Nonostante la crisi, la crescente povertà sociale e il discredito di cui soffrono le istituzioni spagnole (partiti, amministrazioni, Parlamento e perfino la Casa reale), la Chiesa spagnola continua a ricevere un notevole sostegno economico. Dal 2007 vige un accordo firmato tra la Conferenza episcopale spagnola e l’allora Premier Josè Luis Rodríguez Zapatero, secondo il quale i fedeli che lo desiderano possono destinare il 7 per mille delle loro tasse alla Chiesa, mettendo una crocetta nella loro dichiarazione dei redditi. Quest’anno ci sono stati 7.357.037 contributi. Posto che il 23-24% delle dichiarazioni sono congiunte (marito e moglie), si può stimare che circa 9,1 milioni di contribuenti spagnoli hanno scelto di devolvere parte delle loro tasse alla Chiesa, un milione in più rispetto a quelli che l’hanno fatto nel 2007. In questo computo non sono compresi coloro che, per via dei loro bassi redditi, sono esentati dal pagamento delle imposte.
Con sei milioni di disoccupati e più di un milione di famiglie in cui tutti i membri sono senza lavoro, solo 97.786 spagnoli non hanno messo ancora la crocetta sulla casella destinata alla Chiesa rispetto al 2012. Probabilmente il fenomeno è da mettere in relazione con il ruolo impressionante che la Caritas sta avendo nella società (l’anno scorso ha assistito due milioni di disoccupati) e con la generosità con cui i Vescovi spagnoli stanno contribuendo a raccogliere fondi per questa realtà ecclesiale (hanno appena dato un nuovo contributo da sei milioni di euro).
Nonostante questi buoni risultati, il basso livello dei redditi delle famiglie comporta una diminuzione dell’entrate dello Stato.
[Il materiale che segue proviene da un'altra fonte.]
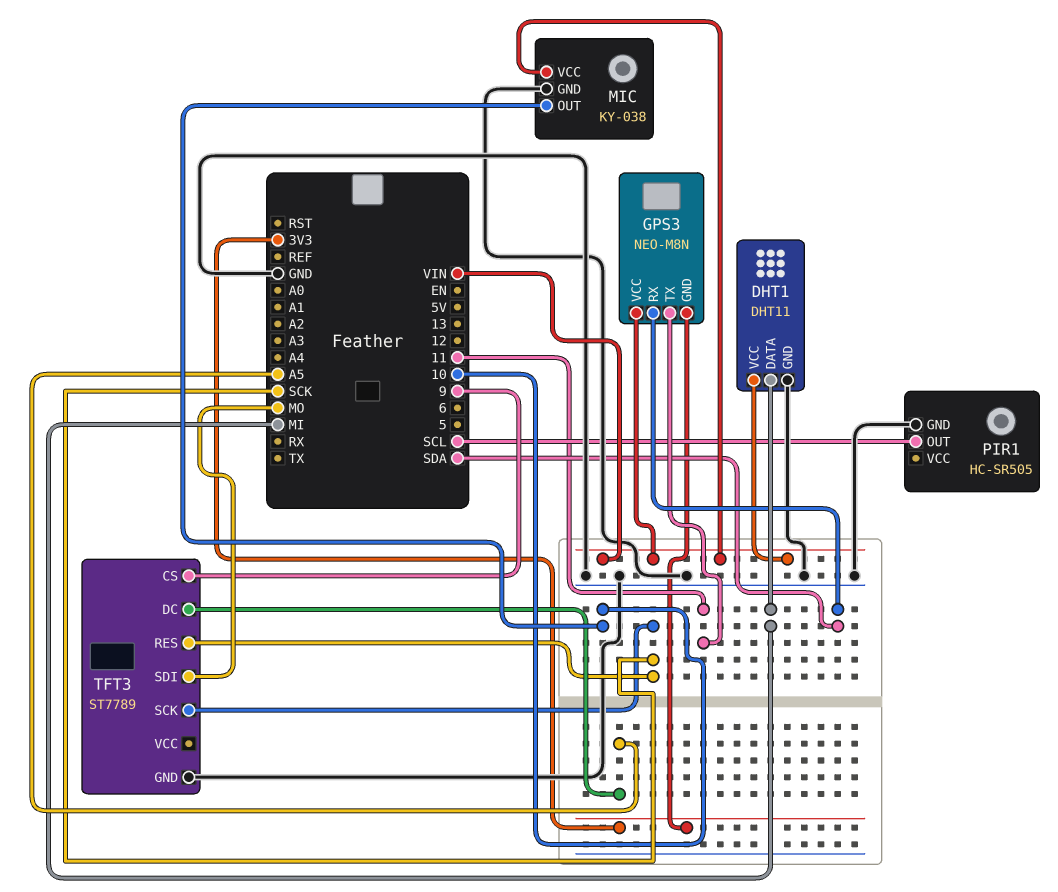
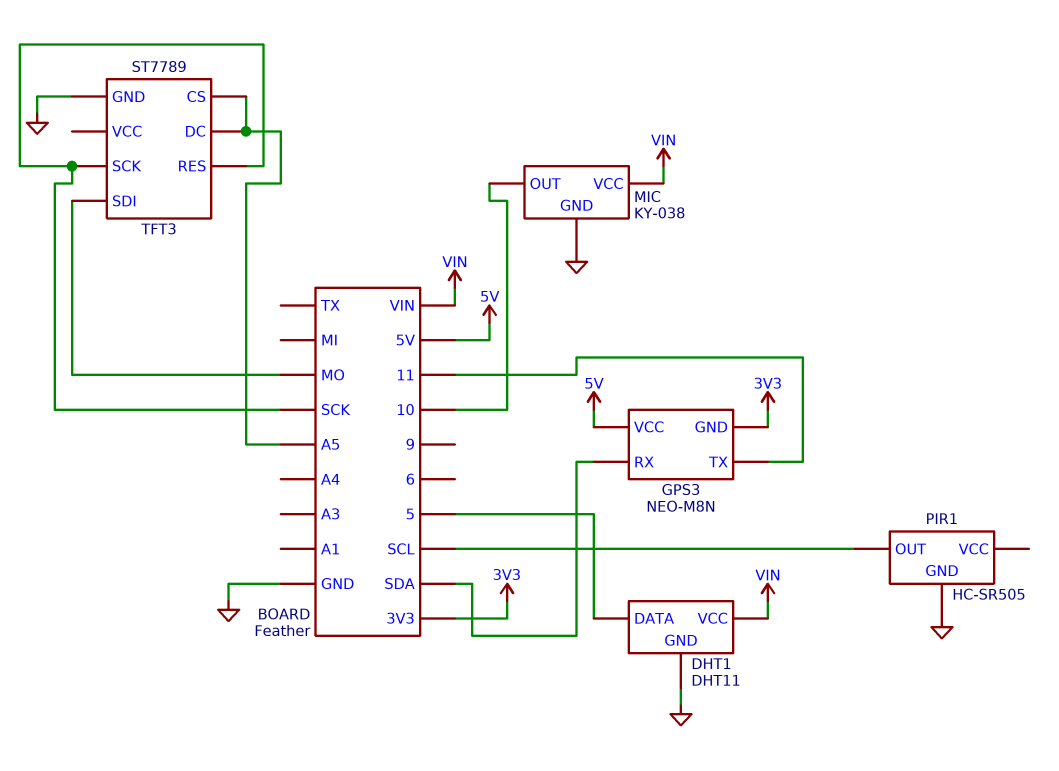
DHT1 pin DATA: MI -> 5
GPS3 pin VCC: VIN -> 5V
TFT3 pin CS: 9 -> A5

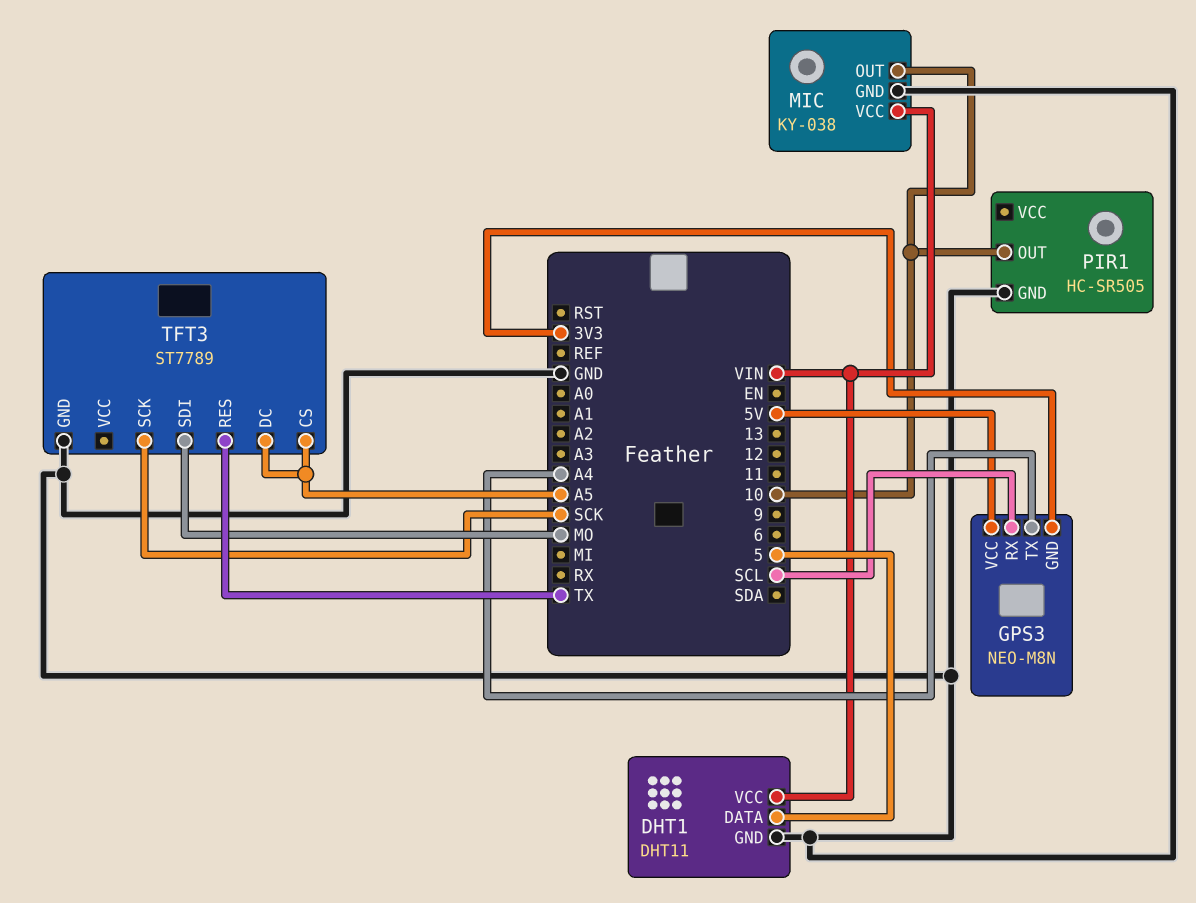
GPS3 pin RX: SDA -> SCL
GPS3 pin TX: 11 -> A4
PIR1 pin OUT: SCL -> 10
TFT3 pin RES: SCK -> TX

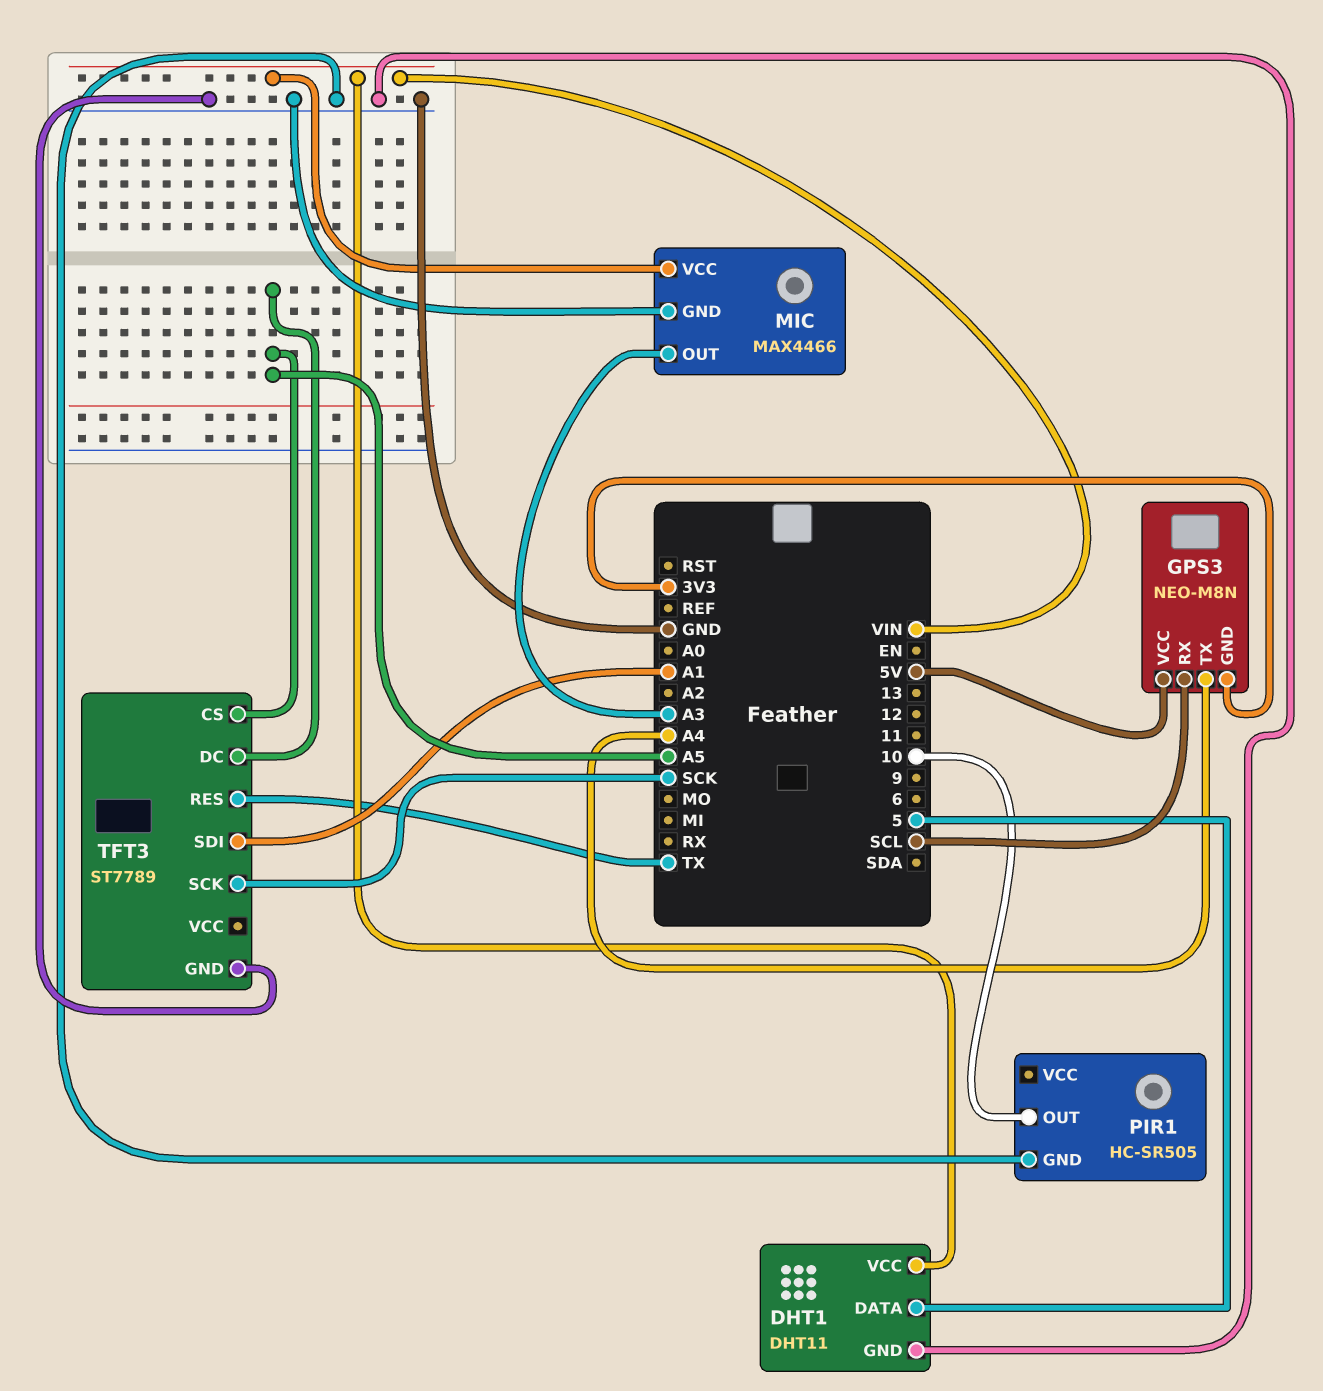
MIC: KY-038 -> MAX4466
MIC pin OUT: 10 -> A3
TFT3 pin SDI: MO -> A1

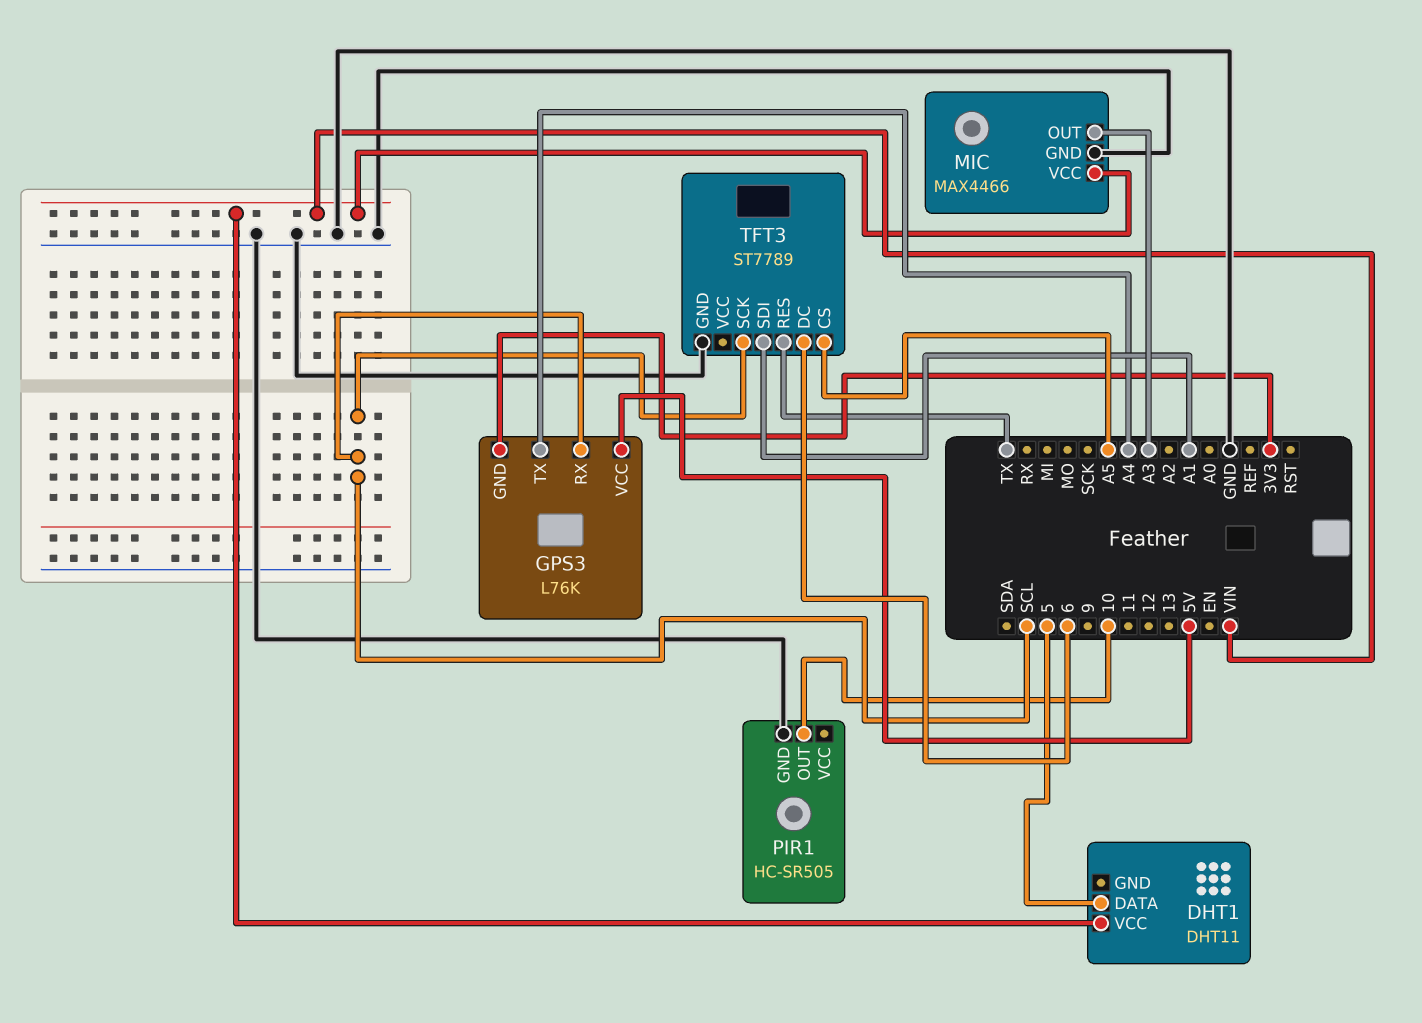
DHT1 pin GND: GND -> none
GPS3: NEO-M8N -> L76K
TFT3 pin DC: A5 -> 6
TFT3 pin SCK: SCK -> SCL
Il Fisco spagnolo raccoglierà meno soldi quest’anno e anche la Chiesa, dato che riceve una percentuale di quello che il contribuente che sceglie di sostenerla versa. Concretamente, la raccolta della Chiesa è scesa di 1,2 milioni di euro, arrivando a 247,1 milioni. Per usare le parole del vicesegretario economico della Conferenza episcopale, Fernando Giménez Barriocanal, “la Chiesa dovrà fare di più, con meno”.
I dati fiscali rilevano un mantenimento dei livelli di stima della società nei confronti della Chiesa davvero rilevante, perché il resto delle istituzioni, invece, vive una crisi senza precedenti. I casi di corruzione coinvolgono in questo momento quasi tutti i partiti presenti in Parlamento, specialmente il Psoe dell’Andalusia, il Partido Popular di Valenza e Maiorca e i partiti catalani, interessati anche da un caso di spionaggio politico attraverso i report commissionati all’agenzia investigativa Método 3. Negli ultimi mesi è stata scoperta l’esistenza di conti in Svizzera e Liechtenstein intestati ai leader di Convergencia y Unión – il partito nazionalista catalano di destra – che governa in Catalogna ed è finito in modo spettacolare nell’inchiesta. Anche Luis Bárcenas, ex tesoriere del Pp, aveva conti in Svizzera.
La perdita di credito ha riguardato anche i reali spagnoli. Il genero di Juan Carlos, Iñaki Urdangarín, è sotto processo per aver ricevuto ingenti quantità di denaro dalle amministrazioni locali quando era alla guida di una serie di imprese e fondazioni dedicate teoricamente a sostenere lo sport (è stato giocatore di pallamano della nazionale) e aiutare i bisognosi. Nelle indagini stanno venendo a galla degli indizi che potrebbero compromettere sua moglie, la Principessa Cristina. Infatti, il suo segretario, Carlos Revenga, è stato coinvolto nel caso e ciò ha fornito lo spunto ad alcuni nazionalisti (come Pere Navarro, leader del Partido Socialista de Cataluña) per chiedere a Juan Carlos di abdicare,
Le inchieste rivelano una preoccupante disaffezione degli spagnoli verso i politici e i partiti, cosa che alimenta le iniziative antisistema dei movimenti di strada che, attraverso le manifestazioni, protestano contro il Parlamento e propongono formule diverse formule assembleari. Questi movimenti sono molto attivi nella difesa dei cittadini sfrattati per non essere riusciti a pagare i mutui: si tratta di circa 15.000 famiglie che soffrono di gravi problemi da quando è scoppiata la bolla immobiliare e che non sono riusciti, trovandosi disoccupati, a far fronte ai loro debiti con le banche.
Che in questo contesto difficile, generato senza dubbio dalla crisi economica, la Chiesa mantenga prestigio sociale e l’appoggio dei cittadini è, quasi quasi, “miracoloso”.